By Cree McCree | Published December 2021
Ambitious and ambidextrous, Dobson cut her jazz teeth at home, where she was raised by the vocalist Gail Dobson and the late, great pianist and arranger Smith Dobson. But when she flew the coop, her creative spirit took flight, too. Over the course of two decades as a guitar-slinging singer-songwriter, Dobson shared stage with everyone from Dan Was to Willie Nelson to Neil Young, as well as a slew of frequent collaborators. Chief among them: her close colleague Norah Jones, in their hit trio Puss n Boots.
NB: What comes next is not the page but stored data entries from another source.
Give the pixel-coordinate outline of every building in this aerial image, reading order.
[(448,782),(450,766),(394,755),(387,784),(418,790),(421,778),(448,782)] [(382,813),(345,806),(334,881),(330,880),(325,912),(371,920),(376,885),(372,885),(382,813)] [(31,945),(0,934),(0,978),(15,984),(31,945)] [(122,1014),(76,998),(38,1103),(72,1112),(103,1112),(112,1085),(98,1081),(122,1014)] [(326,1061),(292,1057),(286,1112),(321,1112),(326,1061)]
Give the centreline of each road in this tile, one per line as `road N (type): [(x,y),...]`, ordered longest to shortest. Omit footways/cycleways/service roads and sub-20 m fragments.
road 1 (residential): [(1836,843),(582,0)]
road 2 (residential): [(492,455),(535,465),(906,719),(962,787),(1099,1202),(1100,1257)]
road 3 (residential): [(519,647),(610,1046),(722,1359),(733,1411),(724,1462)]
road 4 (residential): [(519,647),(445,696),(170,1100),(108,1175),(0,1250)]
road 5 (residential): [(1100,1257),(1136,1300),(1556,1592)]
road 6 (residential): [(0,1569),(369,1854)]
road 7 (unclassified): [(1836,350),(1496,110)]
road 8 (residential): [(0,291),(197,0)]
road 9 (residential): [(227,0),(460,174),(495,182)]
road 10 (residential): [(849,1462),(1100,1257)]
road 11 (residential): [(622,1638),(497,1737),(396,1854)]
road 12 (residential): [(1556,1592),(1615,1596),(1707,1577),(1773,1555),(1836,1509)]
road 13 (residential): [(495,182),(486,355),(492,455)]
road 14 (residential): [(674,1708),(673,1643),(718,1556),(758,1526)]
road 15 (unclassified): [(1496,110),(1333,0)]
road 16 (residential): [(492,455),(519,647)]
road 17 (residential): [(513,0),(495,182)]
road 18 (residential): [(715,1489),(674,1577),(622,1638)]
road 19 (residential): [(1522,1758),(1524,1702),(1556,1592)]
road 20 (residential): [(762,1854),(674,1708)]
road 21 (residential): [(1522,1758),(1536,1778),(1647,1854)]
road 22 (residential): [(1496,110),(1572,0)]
Girl Talk plants Dobson’s flag firmly in jazz vocalist turf. Sassy and sly, the original title track, sung with Jones, is a real hoot. The Curtis Lewis paean to New York, “This Great City,” recorded during the pandemic lockdown, cries out for help while Peter Bernstein’s pitch-perfect guitar gently weeps.
Though it’s a fine solo debut that gives Dobson wings to fly in multiple jazz-vocalist directions, Girl Talk also has a few too many hopelessly romantic numbers sung in a girly voice that lacks range and depth. Here’s hoping she gets meaner and grittier, and really lets loose with some belters, on the next one.
Girl Talk: Better Days; Sweet And Lovely; Girl Talk; Perhaps Perhaps Perhaps; You’re The Death of Me; The Great City; Softly, As In A Morning Sunrise; Time On My Hands; Autumn Nocturne; These Boots Are Made For Walking. (46:29)
Personnel: Sasha Dobson, vocals; Peter Bernstein, guitar; Neil Miner, bass; Dred Scott, Kenny Wolleson, drums.